Here we provide a theoretical intuition for the phenomenon of model collapse. We argue that the process of model collapse is universal among generative models that recursively train on data generated by previous generations. We quantify the sources of errors discussed in the previous section by examining two mathematical models, which prove to be simple enough to provide analytical expressions for quantities of interest, but also portray the phenomenon of model collapse: a discrete distribution in the absence of functional expressivity and approximation errors, and a multidimensional Gaussian approximation, portraying joint functional expressivity and statistical errors. We further illustrate the impact of all three jointly for a more complex setting of density estimation in Hilbert spaces in the Supplementary Materials.
The overall stochastic process we consider, which we call learning with generational data, is the following. The dataset at generation i is \({{\mathcal{D}}}_{i}\), comprising independent and identically distributed random variables \({X}_{j}^{i}\) with distribution pi, j ∈ {1,…, Mi} denotes the size of the dataset. Going from generation i to generation i + 1, we aim to estimate the distribution of samples in \({{\mathcal{D}}}_{i}\), with an approximation \({p}_{{\theta }_{i+1}}\). This step is what we refer to as functional approximation, \({p}_{{\theta }_{i+1}}={{\mathcal{F}}}_{\theta }({p}_{i})\). The dataset \({{\mathcal{D}}}_{i+1}\) is then generated by sampling from \({p}_{i+1}={\alpha }_{i}{p}_{{\theta }_{i+1}}+{\beta }_{i}{p}_{i}+{\gamma }_{i}{p}_{0}\), with non-negative parameters αi, βi, γi summing to 1, that is, they represent proportions of data used from different generations. This corresponds to a mixing of data coming from the original distribution (γi), data used by the previous generation (βi) and data generated by the new model (αi). We refer to this as the sampling step. For the mathematical models to come, we consider αi = γi = 0, that is, data only from a single step are used, whereas numerical experiments are performed on more realistic choices of parameters.

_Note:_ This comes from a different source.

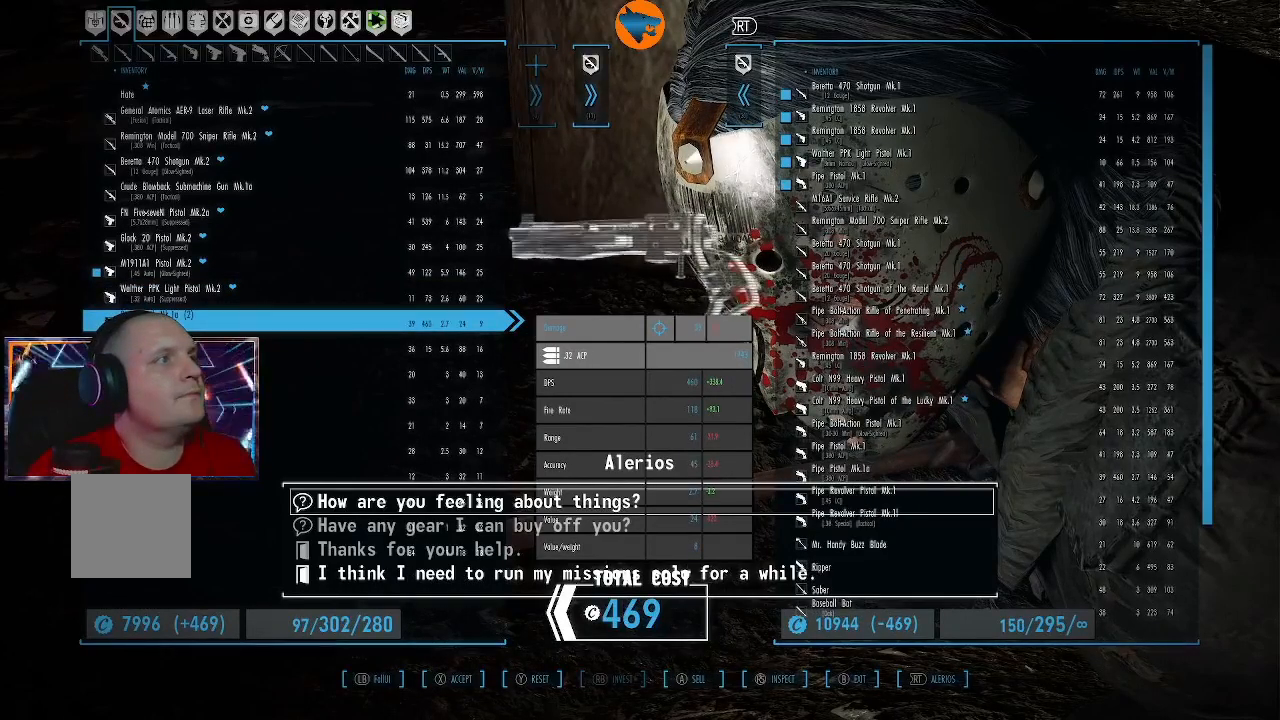
{"buttons": ["A"], "left_stick": "center", "right_stick": "center", "events": [[500, "A", "down"]]}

Discrete distributions with exact approximation
In this subsection, we consider a discrete probability distribution in absence of functional approximation and expressivity errors, that is, \({\mathcal{F}}(p)=p\). In this case, model collapse arises only because of statistical errors from the sampling step. At first, the tails (low-probability events) begin to disappear as a result of the low probability of sampling them and, over time, support of the distribution shrinks. Denoting the sample size as M, if we consider state i with probability \(q\le \frac{1}{M}\), the expected number of samples with value i coming from those events will be less than 1. In practice, this would mean that we lose information about them. Considering more generally some state i with probability q, using standard conditional probability, we can show that the probability of losing information (that is, sampling no data at some generation) is equal to 1 − q, implying that the distribution must converge to a delta function positioned at some state, with the probability of ending up at a certain state equal to the probability of sampling said state from the original distribution.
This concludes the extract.